Black Persons must, on new mining rights applied for, hold 30% of the shares and voting rights in companies who apply for such rights. These shares must be apportioned as follows: 8% to the host community (held in trust administered by government), 8% to the employees of the rights holder and the remaining 14% to Black Person Entrepreneurs. As for new prospecting rights, Black Persons must hold 50% plus one share of the interest in such prospecting right. However, the Third Charter is silent on whether these controlling shares must be apportioned in the same way as required for new mining rights.
These provisions do not yet apply to existing prospecting and mining rights. Historic empowerment transactions are recognized in a somewhat ambiguous manner. It seems that historic share transactions and transactions involving offsets and asset structuring that did achieved the 26% threshold are recognized, but not ones that failed to meet this target. It is not clear as to when the threshold needs to have been achieved, that is, at the time of the awarding of the right, or by 2014 when the previous charter required compliance, or now, when the Third Charter became effective. This is obviously relevant to determine whether the historical transaction will be recognized. Regrettably, this ambiguity in the drafting will add to the jaundiced perception of the Third Charter.
Be that as it may, the Third Charter requires companies to “top-up” their shareholding to 30% within the next 12 months and these shares must be released by those who are not Black Person Shareholders. Precisely how the Minister suggest this be done, is a mystery. How does a company compel its shareholders to relinquish shares in favour of Black Persons to meet this arbitrary target? Even assuming this can happen, will a company that achieved empowerment through off-sets and asset transactions still be required to “top-up” to 30% shareholding, or can it simply adjust its historic transaction to achieve a 30% empowerment?
Since the advent of the first mining charter more than a decade ago, it was accepted that mining companies must have Black Economic Empowerment of 25% plus one share ownership, commonly referred to as the 26% shareholding. That made sense, as it gave enough shares to the minorities to avoid a majority shareholder being able to pass a special resolution without the cooperation of the minority shareholders.
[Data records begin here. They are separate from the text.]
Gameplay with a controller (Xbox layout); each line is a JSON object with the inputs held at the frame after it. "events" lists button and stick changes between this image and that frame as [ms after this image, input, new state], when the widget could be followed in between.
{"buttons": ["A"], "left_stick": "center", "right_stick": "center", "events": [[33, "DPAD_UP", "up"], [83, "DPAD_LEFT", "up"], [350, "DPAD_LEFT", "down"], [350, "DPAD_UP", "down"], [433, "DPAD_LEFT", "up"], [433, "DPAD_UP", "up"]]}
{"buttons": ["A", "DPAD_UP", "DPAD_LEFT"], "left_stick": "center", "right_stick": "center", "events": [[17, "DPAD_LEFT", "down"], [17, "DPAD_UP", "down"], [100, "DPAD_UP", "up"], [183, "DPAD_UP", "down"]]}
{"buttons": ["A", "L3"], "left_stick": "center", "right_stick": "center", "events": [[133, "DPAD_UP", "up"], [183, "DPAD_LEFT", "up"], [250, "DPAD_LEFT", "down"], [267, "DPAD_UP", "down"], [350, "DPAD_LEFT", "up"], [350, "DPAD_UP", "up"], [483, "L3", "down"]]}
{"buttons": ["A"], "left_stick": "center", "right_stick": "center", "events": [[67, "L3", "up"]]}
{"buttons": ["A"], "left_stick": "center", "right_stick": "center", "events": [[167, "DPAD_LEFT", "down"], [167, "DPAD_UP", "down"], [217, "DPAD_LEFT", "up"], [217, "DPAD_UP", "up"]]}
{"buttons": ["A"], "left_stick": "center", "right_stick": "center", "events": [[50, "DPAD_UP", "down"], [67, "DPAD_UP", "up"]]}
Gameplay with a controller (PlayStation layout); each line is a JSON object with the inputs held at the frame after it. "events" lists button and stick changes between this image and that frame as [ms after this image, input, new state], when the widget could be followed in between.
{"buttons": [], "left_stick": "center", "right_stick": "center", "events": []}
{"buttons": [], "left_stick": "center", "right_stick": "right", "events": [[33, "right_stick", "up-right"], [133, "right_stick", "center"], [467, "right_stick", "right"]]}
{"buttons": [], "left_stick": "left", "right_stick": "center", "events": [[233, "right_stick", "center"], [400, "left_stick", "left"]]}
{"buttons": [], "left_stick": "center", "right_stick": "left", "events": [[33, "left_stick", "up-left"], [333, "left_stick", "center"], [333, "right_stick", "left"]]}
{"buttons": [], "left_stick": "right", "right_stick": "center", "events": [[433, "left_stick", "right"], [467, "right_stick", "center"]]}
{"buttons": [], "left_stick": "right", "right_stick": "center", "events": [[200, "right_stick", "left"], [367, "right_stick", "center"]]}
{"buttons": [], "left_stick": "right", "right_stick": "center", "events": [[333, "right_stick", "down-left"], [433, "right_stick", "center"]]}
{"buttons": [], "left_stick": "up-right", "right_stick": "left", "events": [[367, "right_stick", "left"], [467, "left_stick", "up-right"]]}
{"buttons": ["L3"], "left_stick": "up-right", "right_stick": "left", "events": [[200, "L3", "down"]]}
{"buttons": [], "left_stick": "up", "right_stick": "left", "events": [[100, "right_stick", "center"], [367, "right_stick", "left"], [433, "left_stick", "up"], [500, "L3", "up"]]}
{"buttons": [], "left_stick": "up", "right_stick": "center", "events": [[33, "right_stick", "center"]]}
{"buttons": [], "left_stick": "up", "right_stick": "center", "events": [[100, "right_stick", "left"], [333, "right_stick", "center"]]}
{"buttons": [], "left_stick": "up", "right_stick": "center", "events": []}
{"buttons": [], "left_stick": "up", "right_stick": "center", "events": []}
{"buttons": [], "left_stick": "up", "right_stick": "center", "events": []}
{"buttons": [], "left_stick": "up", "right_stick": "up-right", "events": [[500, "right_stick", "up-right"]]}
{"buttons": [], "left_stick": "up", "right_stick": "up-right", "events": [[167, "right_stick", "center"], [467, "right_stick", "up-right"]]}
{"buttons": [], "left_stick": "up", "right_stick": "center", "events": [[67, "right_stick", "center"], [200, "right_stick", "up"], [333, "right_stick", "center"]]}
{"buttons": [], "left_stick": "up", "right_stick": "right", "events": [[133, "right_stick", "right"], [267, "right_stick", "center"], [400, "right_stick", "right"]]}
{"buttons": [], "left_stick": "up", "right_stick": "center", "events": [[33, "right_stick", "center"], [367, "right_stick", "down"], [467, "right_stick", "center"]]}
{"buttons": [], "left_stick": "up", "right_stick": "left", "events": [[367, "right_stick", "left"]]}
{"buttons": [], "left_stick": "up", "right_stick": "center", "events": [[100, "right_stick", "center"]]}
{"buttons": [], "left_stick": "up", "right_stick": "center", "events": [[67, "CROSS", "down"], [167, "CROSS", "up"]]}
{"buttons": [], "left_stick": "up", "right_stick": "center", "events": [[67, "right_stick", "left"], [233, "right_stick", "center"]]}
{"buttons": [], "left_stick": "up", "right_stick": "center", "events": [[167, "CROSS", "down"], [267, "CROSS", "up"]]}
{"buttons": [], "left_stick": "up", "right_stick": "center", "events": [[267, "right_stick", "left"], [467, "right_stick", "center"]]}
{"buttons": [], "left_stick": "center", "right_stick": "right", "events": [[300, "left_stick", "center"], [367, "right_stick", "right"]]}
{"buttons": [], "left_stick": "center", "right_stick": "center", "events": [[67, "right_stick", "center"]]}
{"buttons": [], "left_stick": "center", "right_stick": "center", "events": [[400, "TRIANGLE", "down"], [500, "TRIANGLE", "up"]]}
But why a target of 30%? It does not meet any company law imperative and seems to be an arbitrary number plucked from the sky.
One thing is clear though, in 12 months the Third Charter will no longer recognise historical transactions and it will require empowerment and/or shareholding of 30% to be held by Black Persons.
The Third Charter requires companies who hold prospecting and/or mining rights (existing companies after 12 months, and new applicants with immediate effect) to pay Black Person shareholders 1% of their annual turnover. This payment is in addition to any dividends which may or may not be declared. Controversially, this elevates the Black Person shareholders to a preferential position over the majority shareholders when it comes to profit sharing and compels companies to make these payments subject only to the solvency and liquidity test under the Companies Act. But how is this 1% defined? Is it a form of dividend or an expense? Will this mean that if a company, when applying the solvency and liquidity test, determines that it cannot pay its trade creditors in the ensuing six months, be excused from making this payment? And if it is, will that company not be financially distressed for purposes of the Companies Act and be compelled to consider its business rescue as the Companies Act dictates?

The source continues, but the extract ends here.